A Wimbledon Roger Federer è nato, è stato incoronato e ha regnato. C’è stato un anno, nel 2007, che si è addirittura presentato al debutto sul campo centrale in tailleur bianco ricamato d’oro (vero, mica per scherzo). Un abito degno di un re, che a Londra quell’anno avrebbe vinto il suo quinto trofeo consecutivo, e poi ne avrebbe sollevati altri due nel 2009 e nel 2012. Adesso, però, proprio sull’erba di casa potrebbe abdicare. Forse stavolta per sempre.
Wimbledon 2016, oltre ad essere la penultima tappa del grande Slam di Novak Djokovic, è anche l’ultima occasione di Federer per vincere un Major. Lo si ripete ogni anno, vero. Ma ogni anno lo svizzero è un anno più vecchio e ha meno possibilità di farcela. Per il momento è fermo a quota 17 Slam e 7 Championship. Record assoluto il primo, in condivisione con William Renshaw e Pete Sampras il secondo. È già nella storia del tennis, ma tornare a vincere a distanza di quattro anni dall’ultimo trionfo e con quasi 35 candeline sulle spalle (le spegnerà il prossimo 8 agosto) aggiungerebbe epica alla leggenda. Anche perché a motivarlo ulteriormente c’è l’arrembaggio di Djokovic, che a 29 anni ha già messo nel mirino il suo primato di 17 titoli e completando il Grande Slam lo scalzerebbe legittimamente dal trono di più forte tennista di ogni epoca.
Le ambizioni di Federer, i sogni dei suoi tifosi si scontrano però con la dura realtà. E col tempo che passa. I numeri dicono che Roger, ancora numero tre del ranking, non è più competitivo sul cemento, almeno non sulla distanza dei cinque set: negli ultimi cinque anni appena una finale persa agli Us Open 2015. Sulla terra neanche a parlarne, quella non è mai stata la sua superficie neanche ai tempi d’oro. Sull’erba è diverso, però. Qui Federer può accorciare gli scambi, far valere la sua classe immensa, dimenticarsi della carta d’identità. Infatti sia nel 2014 che nel 2015 è arrivato in fondo, regalando al pubblico due finali memorabili, perse entrambe contro Djokovic. Adesso, però, la schiena di Federer oltre al peso degli anni deve portare anche quello degli infortuni. I guai che l’hanno menomato a Roma e costretto a saltare Parigi. E i cui strascichi si sono visti anche a Stoccarda e Halle, tradizionali tornei di avvicinamento a Wimbledon, dove Federer di recente aveva sempre vinto (ultima sconfitta nel 2012, contro Tommy Haas) e stavolta ha perso: prima con Dominic Thiem, che sta diventando un po’ la sua bestia nera, poi contro Alexander Zverev. Entrambi giovani e rampanti, per nulla in soggezione di fronte all’erba e al suo re.

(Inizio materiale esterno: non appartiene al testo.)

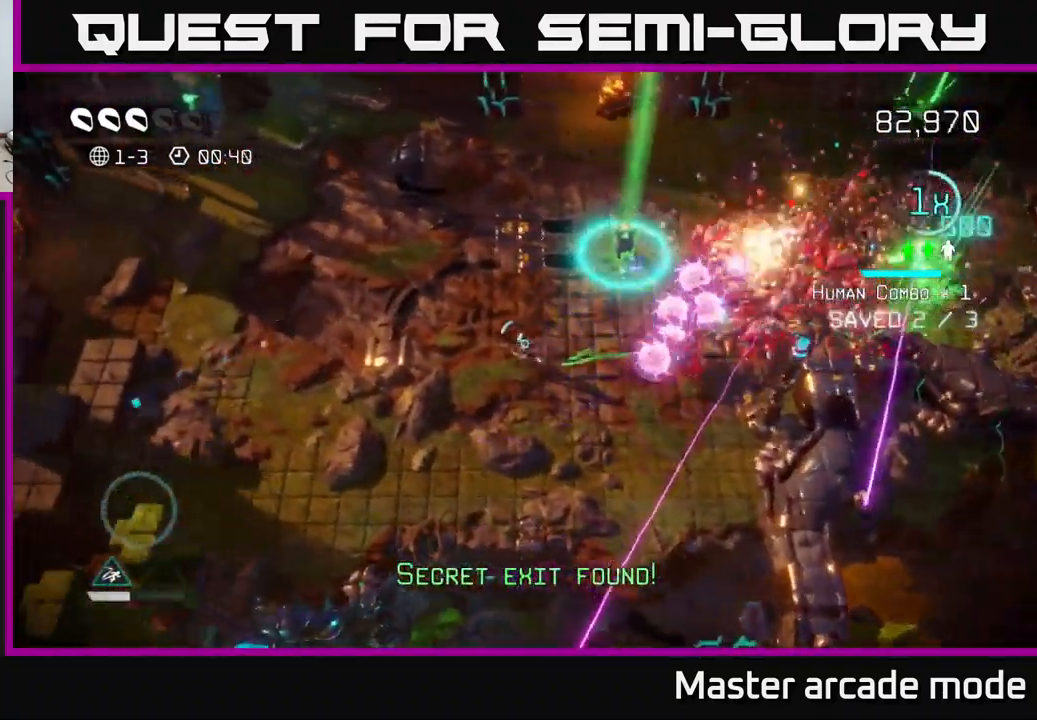
{"buttons": [], "left_stick": "up", "right_stick": "right", "events": [[133, "left_stick", "up"]]}
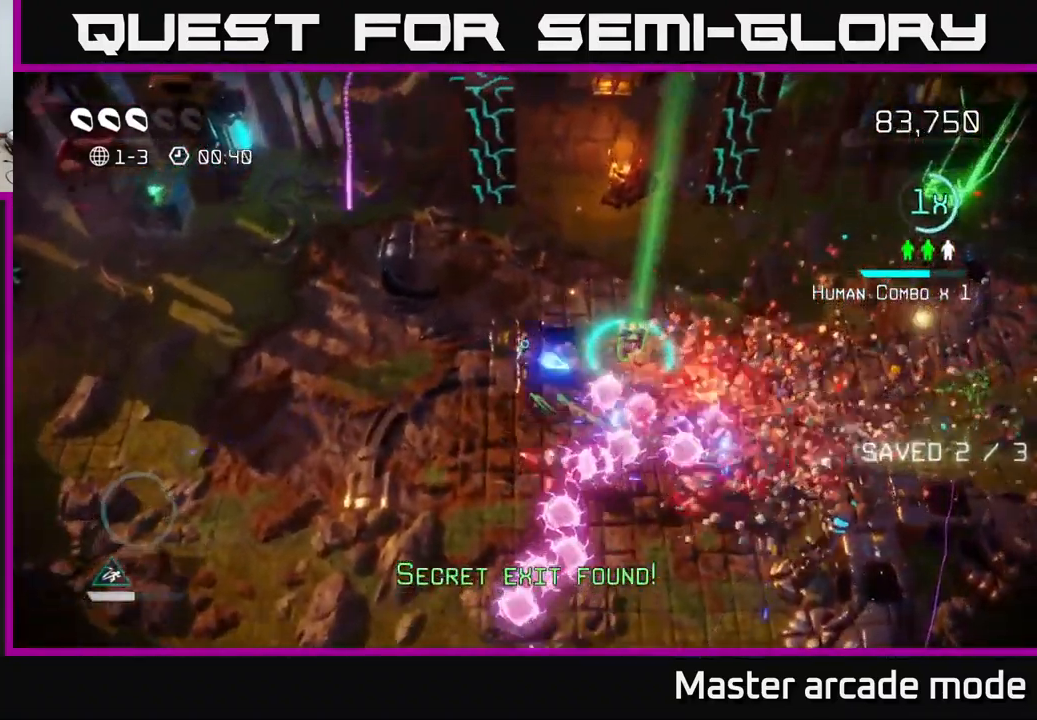
{"buttons": [], "left_stick": "up-right", "right_stick": "up-right", "events": [[116, "right_stick", "up-right"], [283, "left_stick", "up-right"]]}
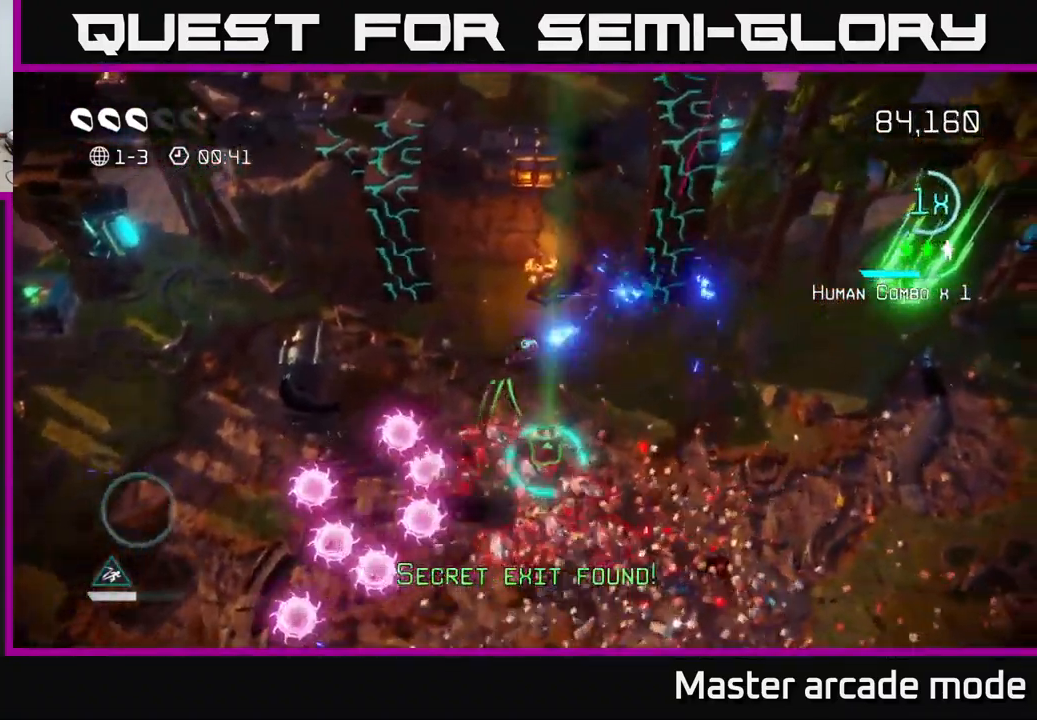
{"buttons": [], "left_stick": "right", "right_stick": "left", "events": [[150, "left_stick", "right"], [383, "right_stick", "up-left"], [500, "right_stick", "left"]]}
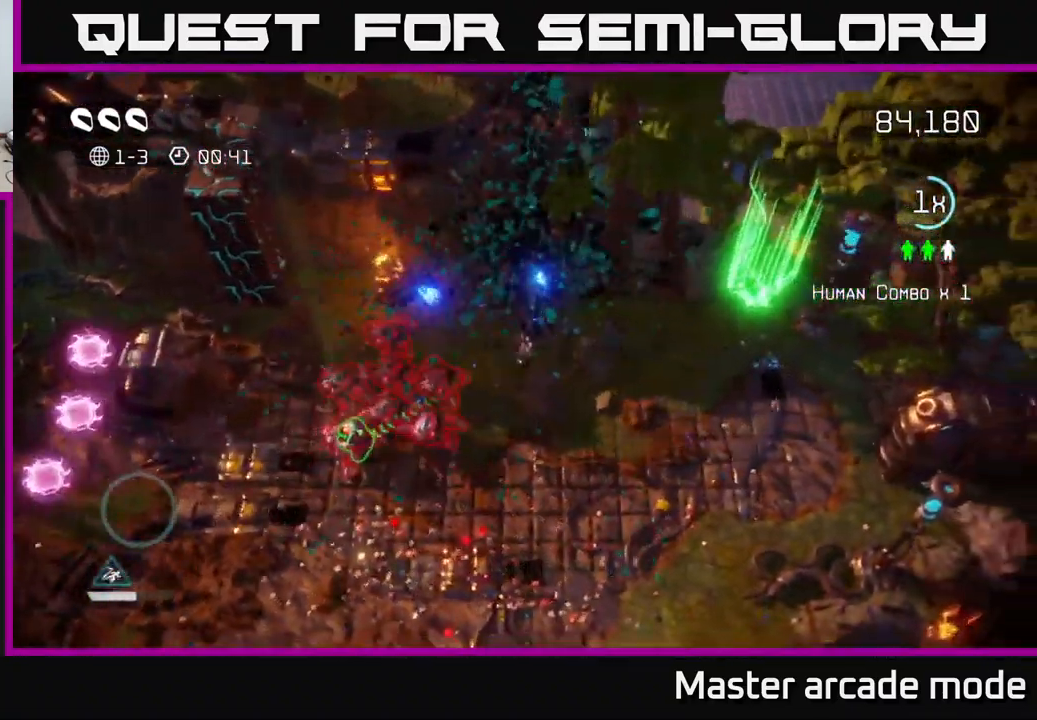
{"buttons": [], "left_stick": "down-left", "right_stick": "up-left", "events": [[33, "left_stick", "down-right"], [300, "right_stick", "up-left"], [433, "left_stick", "down-left"]]}
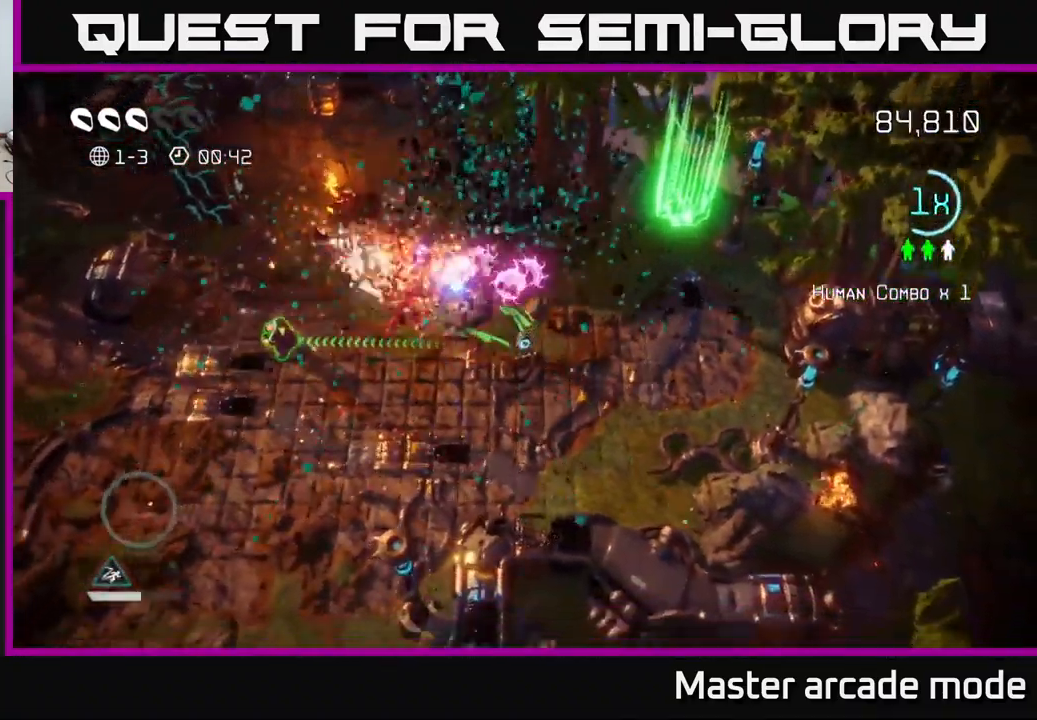
{"buttons": [], "left_stick": "left", "right_stick": "up-right", "events": [[266, "left_stick", "left"], [383, "right_stick", "up-right"]]}
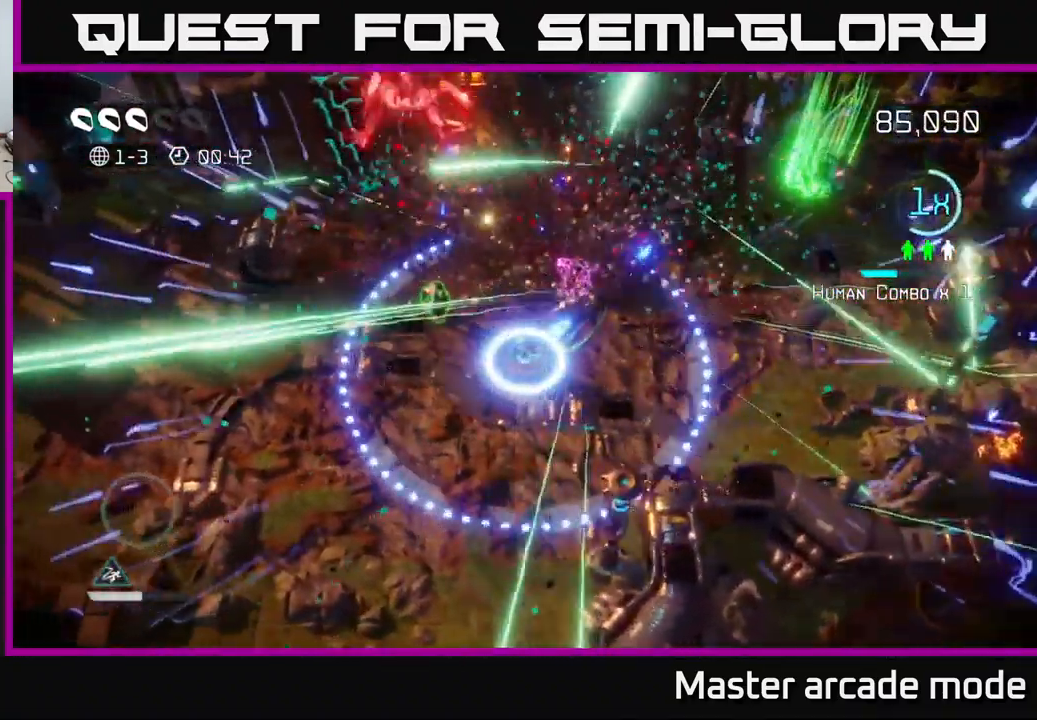
{"buttons": [], "left_stick": "up-left", "right_stick": "up-left", "events": [[33, "left_stick", "up-left"], [150, "right_stick", "up-left"]]}
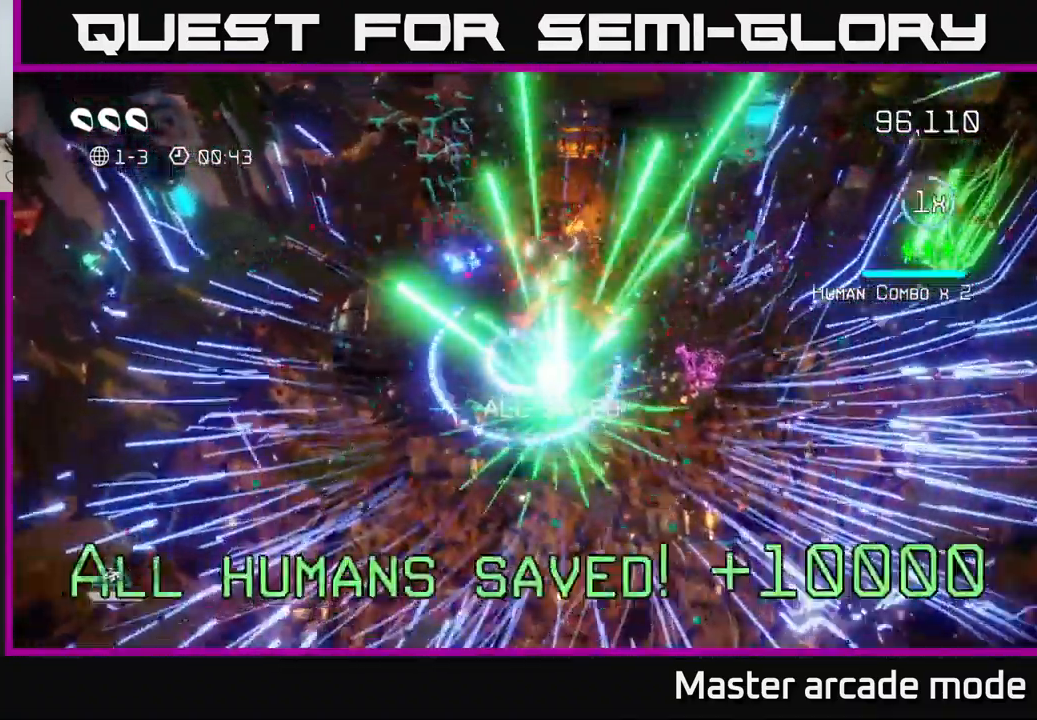
{"buttons": [], "left_stick": "down", "right_stick": "up", "events": [[66, "left_stick", "center"], [316, "left_stick", "down"], [483, "right_stick", "up"]]}
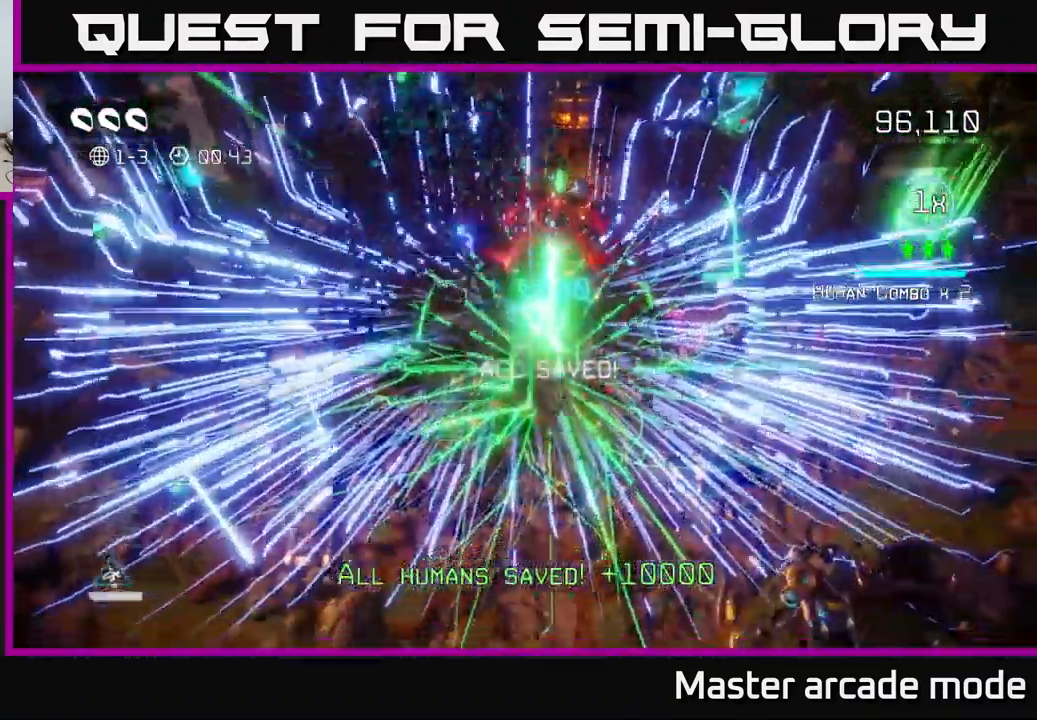
{"buttons": [], "left_stick": "center", "right_stick": "center", "events": [[83, "L2", "down"], [117, "left_stick", "down-right"], [117, "right_stick", "center"], [233, "L2", "up"], [300, "left_stick", "center"]]}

Ogni anno che passa Federer perde qualche colpo: nel 2014 Djokovic l’aveva sconfitto in 5 set e 4 ore, nel 2015 di set ne sono bastati 4 e di ore 3. La sua condizione fisica non è mai stata così precaria. Il primato di longevità per il Championship nell’era Open è ancora di Arthur Ashe, campione a 31 anni e 11 mesi nel 1975. Persino Ivanisevic, che ha trionfato a Londra a carriera praticamente finita nel 2001, di anni ne aveva “solo” 30. Da quando gli Slam si giocano nella configurazione attuale, soltanto Agassi è riuscito a conquistare un Major a 33 anni (in Australia, nel 2003). Federer adesso ne ha due in più, e non vince dal 2012. Tutto, insomma, dice contro di lui. Tranne il sorteggio: debutterà contro l’argentino Pella, fino ai quarti di finale non incontrerà ostacoli maggiori di Monfils, Dolgopolov o Dimitrov. La classe di sempre potrebbe bastargli per arrivare almeno fino a lì. Poi chissà. Vederlo sull’erba di Londra sarà comunque uno spettacolo. È una delle ultime volte.